I love titles like that.
Anyway, I am intensely enjoying being back in Debian-space, and I am slowly accreting small mechanisms of usefulness around me. Vim keystrokes are bleeding out everywhere. My caps lock is now a Meta key, and springs up little windows when I dance on it.
I still quite like Gnome 3, although it took a sly upgrade to the unstable version of Debian (now pretty much stable, and pretty much called Wheezy) before it was really usable.
My biggest peeve was that it took a million years to start. I knew it wasn’t doing anything useful in that time. I suspected it was something to do with my Contacts list, which is huge, tied to Google Contacts, and also not doing much that was useful. Gnome Contacts is not a particularly well-excavated place right now, and it seems like tying it to the gnome-shell was a somewhat overambitious idea. I run strace on the gnome-shell process (as you do), and it confirmed that that was happening was that gnome-shell was excitedly counting my friends and their habits instead of doing something vaguely useful, like letting me run an application or two.

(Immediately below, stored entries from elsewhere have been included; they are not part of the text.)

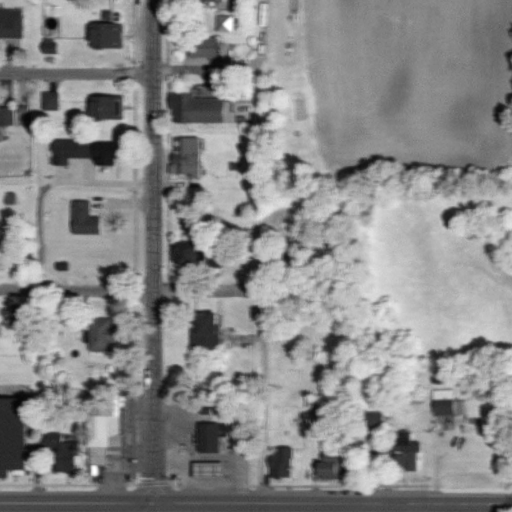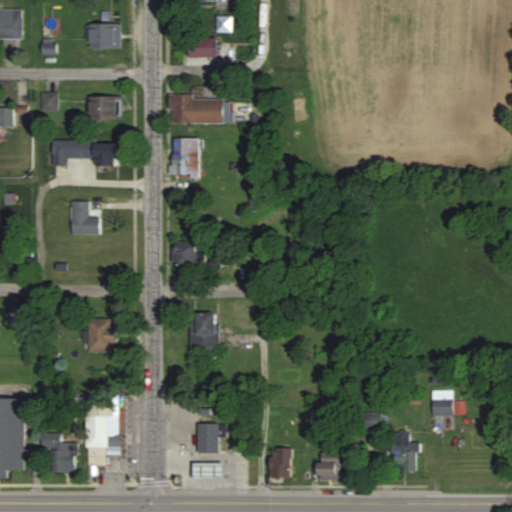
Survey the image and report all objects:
building: (213, 0)
building: (228, 24)
building: (109, 36)
building: (206, 47)
road: (234, 66)
road: (74, 73)
building: (53, 102)
building: (109, 107)
building: (203, 110)
building: (73, 151)
building: (107, 154)
building: (188, 156)
road: (45, 185)
building: (86, 219)
road: (150, 251)
building: (191, 253)
road: (75, 289)
building: (19, 316)
building: (208, 334)
building: (102, 335)
road: (261, 345)
building: (450, 403)
building: (105, 428)
building: (104, 429)
building: (409, 452)
building: (63, 454)
building: (284, 463)
building: (334, 464)
building: (211, 471)
road: (76, 502)
road: (332, 502)
road: (152, 507)
road: (392, 507)
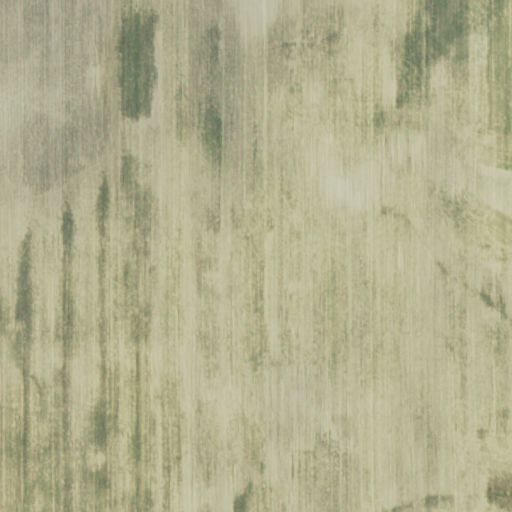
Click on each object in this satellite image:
crop: (256, 256)
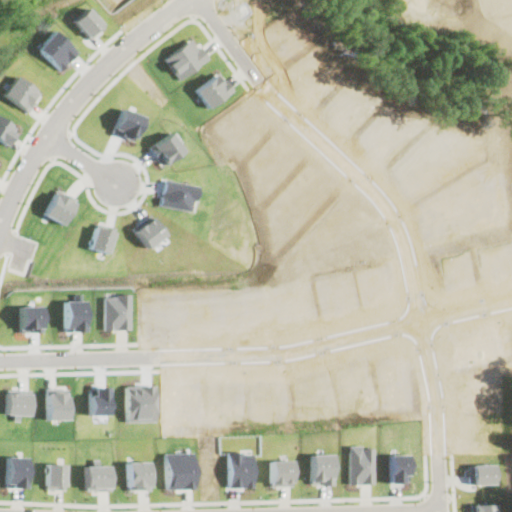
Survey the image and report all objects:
building: (84, 22)
building: (85, 22)
building: (53, 49)
building: (53, 49)
building: (183, 57)
building: (183, 57)
building: (210, 89)
building: (210, 89)
building: (18, 92)
building: (18, 92)
road: (51, 100)
road: (74, 102)
building: (124, 123)
building: (125, 124)
building: (4, 128)
building: (4, 129)
road: (336, 145)
road: (86, 159)
building: (177, 194)
building: (177, 194)
building: (59, 205)
building: (59, 206)
building: (102, 236)
building: (102, 236)
building: (115, 310)
building: (115, 310)
building: (73, 314)
building: (73, 315)
road: (258, 349)
road: (37, 372)
building: (17, 402)
building: (17, 402)
building: (57, 402)
building: (57, 402)
building: (141, 402)
building: (141, 402)
road: (447, 411)
building: (358, 464)
building: (359, 464)
building: (397, 467)
building: (397, 467)
building: (238, 468)
building: (318, 468)
building: (318, 468)
building: (178, 469)
building: (238, 469)
building: (178, 470)
building: (15, 471)
building: (15, 471)
building: (278, 472)
building: (278, 472)
building: (481, 473)
building: (54, 474)
building: (55, 474)
building: (137, 474)
building: (137, 474)
building: (482, 474)
building: (96, 477)
building: (97, 477)
road: (207, 501)
road: (382, 510)
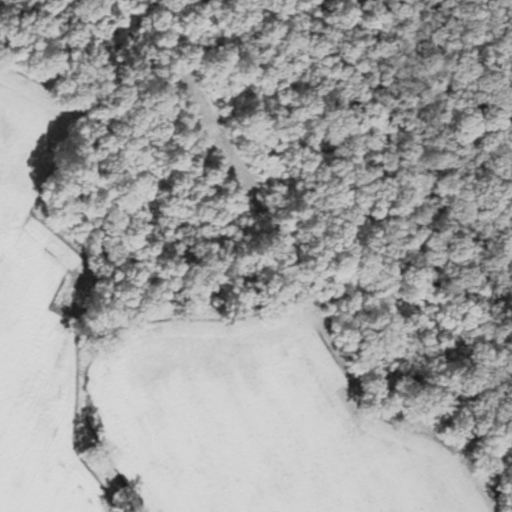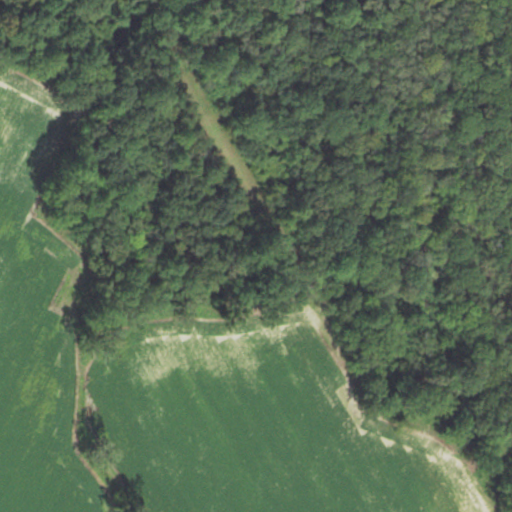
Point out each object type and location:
road: (253, 143)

In Gnome 3.5, it looks like they’ve finally disentangled gnome-shell and the contacts service, but Gnome 3.5 won’t be coming to Debian for a while. I vaguely considered trying to build it myself, but then I remembered — isn’t huge chunks of gnome-shell written in Javascript for exactly this kind of userland tweaking?
Sadly, the impressive gnome-shell extensions feature kicks in a little too late in the shell bootup process for it to wrench out the contacts support before the drooling begins, but I did find a line in the internal javascript code of gnome shell that, once killed, lets it boot up in non-geological time.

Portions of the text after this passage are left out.